INDICATORS OF IMPROVEMENT
Now let’s take a closer look at some of the most common markers improved by low-carbohydrate diets.
TRIGLYCERIDES
Much of the fat circulating in your blood, and much of that available to be burned as fuel, is in the form of triglycerides. Increased blood levels of triglycerides are a key feature of metabolic syndrome and have been shown to be an independent risk factor for heart disease. One of the most dramatic and consistent effects of lowering carbohydrate consumption is a reduction in triglyceride levels. In fact, the decline rivals that produced by any current drugs. Most studies focus on fasting levels of triglycerides, but after a meal, fa
t is packaged into triglycerides within the gastrointestinal tract that are dumped into your blood. The liver can also pump out triglycerides after a meal, especially one high in carbohydrate. People who have an exaggerated and prolonged elevation of blood triglycerides, whether from a high-fat or high-carbohydrate meal, have been shown to be at increased risk for heart disease.
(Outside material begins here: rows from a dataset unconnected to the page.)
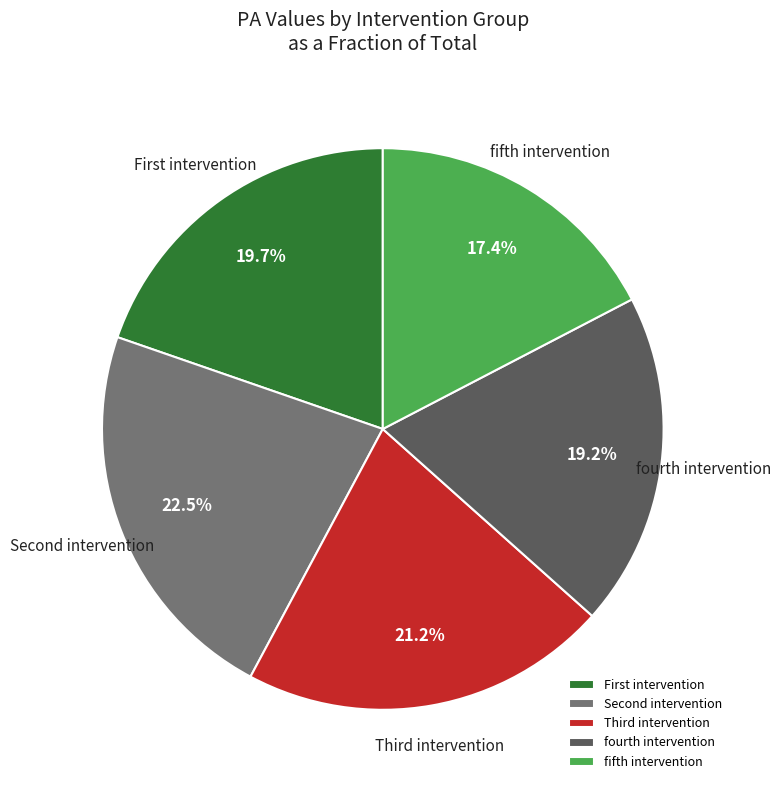

Does any single category account for the majority?

No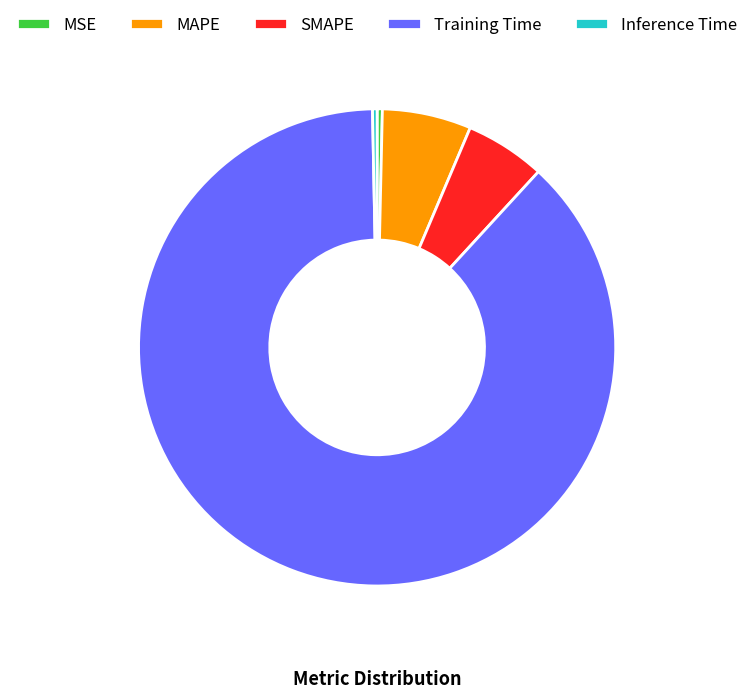

Is the sum of Inference Time and MAPE greater than half?

No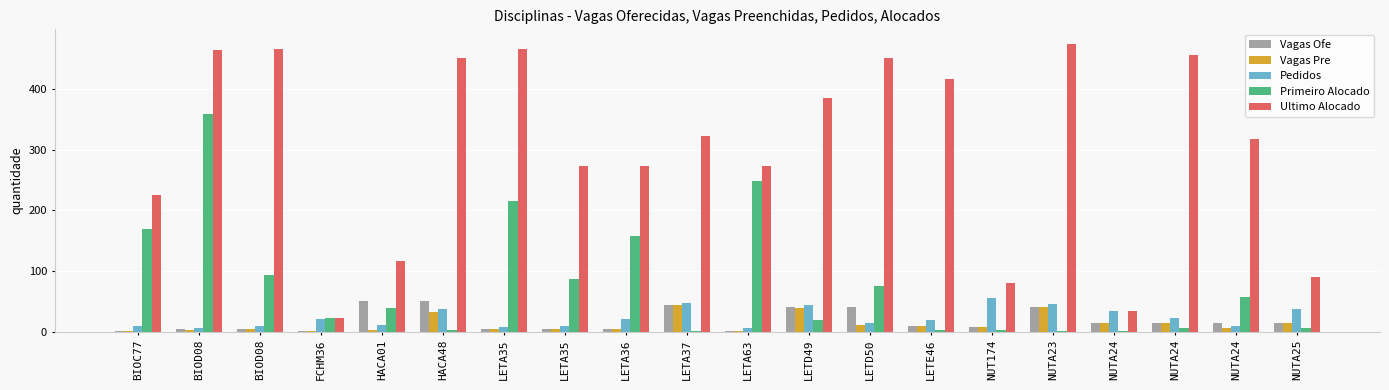

How many categories are shown in the chart?

20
The good news is that low-carbohydrate diets consistently decrease triglycerides both in the fasting state and in response to meals.23 Interestingly, this beneficial effect occurs even when weight loss is minimal.24
HDL CHOLESTEROL
The clinical significance of increased HDL levels is well established as an important target for good health.25 Higher levels are desirable because this lipoprotein offers protection against heart disease. Typical lifestyle changes such as exercise and weight loss are often recommended to increase HDL, but their effects are small compared to those achieved by following a low-carbohydrate diet, which consistently outperform low-fat diets in raising HDL levels.26 The effects are prominent in men and even more so in women.27 Dietary saturated fat and cholesterol are actually important nutrients that contribute to an increase in HDL cholesterol levels. Replacing carbohydrate with fat has also been shown to increase HDL.
KETONES: WHAT ARE THEY, AND WHAT DO THEY DO?
Antiseizure diets are often referred to as ketogenic diets because restricting carbohydrates requires that the body use an alternative to glucose (blood sugar) as the brain’s primary fuel. In place of glucose, the liver uses fat molecules to make acetoacetate and hydroxybutyrate, two compounds known as ketones. The body adopts this same fuel strategy during a total fast of more than a few days. Ketones have gotten a bad name because they can rise to very high levels in individuals with uncontrolled type 1 diabetes, a state known as diabetic ketoacidosis. However, there is more than a tenfold difference between the ketone levels seen in ketoacidosis and those achieved with a carbohydrate-restricted diet, which we call nutritional ketosis. Equating the two is comparable to confusing a major flood with a gentle shower. Far from overwhelming the body’s acid-base defenses, nutritional ketosis is a completely natural adaptation that is elegantly integrated into the body’s energy strategy whenever carbs are restricted and fat becomes its primary fuel.